O cenário da previdência social no Brasil atravessa, em 2026, uma grande mudança. Com a plena vigência da Lei 15.108, sancionada em 2025, o conceito de dependência econômica para fins de benefícios do INSS foi modernizado para abraçar a realidade das famílias brasileiras contemporâneas.
A nova legislação altera o parágrafo 2º do artigo 16 da Lei 8.213/91, pondo fim a anos de insegurança jurídica e batalhas nos tribunais.
A grande mudança reside na inclusão de netos, enteados e menores sob guarda como dependentes diretos de seus avós, padrastos ou responsáveis legais.
Até então, a legislação impunha barreiras severas que muitas vezes deixavam jovens desamparados após o falecimento de seus provedores reais, ignorando que o desenho da família tradicional já não é o único pilar da sociedade.
Com o novo texto, o Estado reconhece que o vínculo de sustento vai além do laço biológico entre pais e filhos.
Critérios para acesso
Embora a lei amplie o rol de beneficiários, a concessão não é automática. Para acessar esses benefícios, o sistema previdenciário estabeleceu dois critérios fundamentais que visam garantir a justiça social e a sustentabilidade do sistema.
O primeiro deles é a declaração expressa do segurado, um documento formal onde o titular do benefício indica claramente que o menor está sob sua responsabilidade e é seu dependente.
O segundo ponto é a comprovação de dependência econômica. Não basta o vínculo afetivo ou a guarda legal. É preciso evidenciar, por meio de documentos como comprovantes de residência, gastos escolares, planos de saúde ou contas compartilhadas, que o menor não possui condições de sustento próprio.
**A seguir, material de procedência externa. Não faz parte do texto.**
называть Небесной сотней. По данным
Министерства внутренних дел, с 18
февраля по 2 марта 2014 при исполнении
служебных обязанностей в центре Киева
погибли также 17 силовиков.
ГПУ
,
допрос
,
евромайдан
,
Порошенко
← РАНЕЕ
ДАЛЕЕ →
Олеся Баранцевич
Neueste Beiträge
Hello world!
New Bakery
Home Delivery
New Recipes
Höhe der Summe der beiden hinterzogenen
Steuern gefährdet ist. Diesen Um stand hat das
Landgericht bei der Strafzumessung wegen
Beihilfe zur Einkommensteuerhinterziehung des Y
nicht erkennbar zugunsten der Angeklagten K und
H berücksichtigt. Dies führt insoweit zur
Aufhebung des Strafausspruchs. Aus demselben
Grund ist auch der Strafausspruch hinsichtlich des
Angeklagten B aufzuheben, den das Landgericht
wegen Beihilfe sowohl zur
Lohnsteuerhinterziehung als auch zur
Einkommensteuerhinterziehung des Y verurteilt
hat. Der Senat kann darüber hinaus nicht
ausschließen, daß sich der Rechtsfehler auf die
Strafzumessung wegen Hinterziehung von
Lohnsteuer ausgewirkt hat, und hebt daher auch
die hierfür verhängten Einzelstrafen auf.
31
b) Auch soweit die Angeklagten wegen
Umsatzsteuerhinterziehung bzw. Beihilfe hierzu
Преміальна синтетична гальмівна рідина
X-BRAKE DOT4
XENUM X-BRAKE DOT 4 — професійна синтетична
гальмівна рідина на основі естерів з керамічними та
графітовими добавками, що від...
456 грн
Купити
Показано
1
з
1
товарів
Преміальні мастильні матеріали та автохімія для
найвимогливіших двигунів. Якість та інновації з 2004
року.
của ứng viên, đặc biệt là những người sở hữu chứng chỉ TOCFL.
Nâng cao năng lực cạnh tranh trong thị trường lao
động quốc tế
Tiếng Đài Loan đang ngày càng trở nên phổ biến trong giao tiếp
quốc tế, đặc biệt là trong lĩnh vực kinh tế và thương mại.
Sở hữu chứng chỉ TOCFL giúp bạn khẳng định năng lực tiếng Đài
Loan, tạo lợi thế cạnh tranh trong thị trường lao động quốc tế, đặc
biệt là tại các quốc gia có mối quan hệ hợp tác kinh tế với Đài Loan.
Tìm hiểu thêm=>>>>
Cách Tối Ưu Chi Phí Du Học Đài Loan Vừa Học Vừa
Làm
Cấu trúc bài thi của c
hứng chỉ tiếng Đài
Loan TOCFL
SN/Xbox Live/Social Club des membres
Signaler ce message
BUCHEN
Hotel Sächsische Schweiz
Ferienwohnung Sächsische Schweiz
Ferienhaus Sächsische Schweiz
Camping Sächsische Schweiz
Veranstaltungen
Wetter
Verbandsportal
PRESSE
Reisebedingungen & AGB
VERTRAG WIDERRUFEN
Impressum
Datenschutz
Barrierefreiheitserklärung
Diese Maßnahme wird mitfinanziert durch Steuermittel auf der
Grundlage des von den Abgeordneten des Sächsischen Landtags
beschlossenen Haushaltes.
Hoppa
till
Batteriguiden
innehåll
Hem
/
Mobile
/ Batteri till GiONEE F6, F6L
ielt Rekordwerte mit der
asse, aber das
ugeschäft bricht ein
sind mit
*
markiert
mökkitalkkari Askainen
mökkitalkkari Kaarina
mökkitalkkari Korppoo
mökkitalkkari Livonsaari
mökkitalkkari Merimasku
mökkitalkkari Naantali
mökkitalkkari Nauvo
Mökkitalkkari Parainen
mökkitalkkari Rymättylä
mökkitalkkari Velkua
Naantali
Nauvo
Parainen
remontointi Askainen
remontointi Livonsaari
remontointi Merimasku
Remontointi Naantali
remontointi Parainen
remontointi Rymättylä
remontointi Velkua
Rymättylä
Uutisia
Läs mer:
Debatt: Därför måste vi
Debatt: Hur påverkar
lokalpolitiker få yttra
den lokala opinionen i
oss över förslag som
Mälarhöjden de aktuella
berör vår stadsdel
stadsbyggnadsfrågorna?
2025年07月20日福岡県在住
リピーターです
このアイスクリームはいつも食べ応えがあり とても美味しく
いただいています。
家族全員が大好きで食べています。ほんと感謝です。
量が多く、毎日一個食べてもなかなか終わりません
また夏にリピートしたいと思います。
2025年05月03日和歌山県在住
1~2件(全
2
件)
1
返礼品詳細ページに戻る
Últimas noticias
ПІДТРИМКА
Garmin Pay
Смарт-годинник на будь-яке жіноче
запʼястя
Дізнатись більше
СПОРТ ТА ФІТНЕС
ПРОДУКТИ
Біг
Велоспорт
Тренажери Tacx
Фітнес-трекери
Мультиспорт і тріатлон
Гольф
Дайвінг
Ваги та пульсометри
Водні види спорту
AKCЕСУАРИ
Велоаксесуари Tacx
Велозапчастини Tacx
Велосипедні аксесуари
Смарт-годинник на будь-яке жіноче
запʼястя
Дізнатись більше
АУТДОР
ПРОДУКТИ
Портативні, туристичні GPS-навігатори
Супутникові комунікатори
Essas condições são essenciais para preservar a integridade do sistema, assegurando que o suporte financeiro chegue apenas a quem realmente depende do segurado para sobreviver.
Reconhecimento social
A introdução desta lei, gestada no ano passado, é um marco para famílias onde avós e padrastos desempenham papéis centrais. Em muitos lares brasileiros, a figura do avô ou da avó substitui a dos pais na provisão de alimentos, educação e moradia.
Antes da Lei 15.108/2025, esses menores ficavam em um limbo jurídico após a morte de seus guardiões.
Agora, a legislação confere equidade ao reconhecer formalmente as famílias formadas além dos laços de sangue. Ao proteger as relações de cuidado, o Brasil de 2026 reflete as transformações de sua própria sociedade, consolidando o conceito de paternidade e maternidade socioafetiva.
É uma vitória da dignidade humana que garante que o amparo dispensado em vida se transforme em segurança previdenciária no futuro.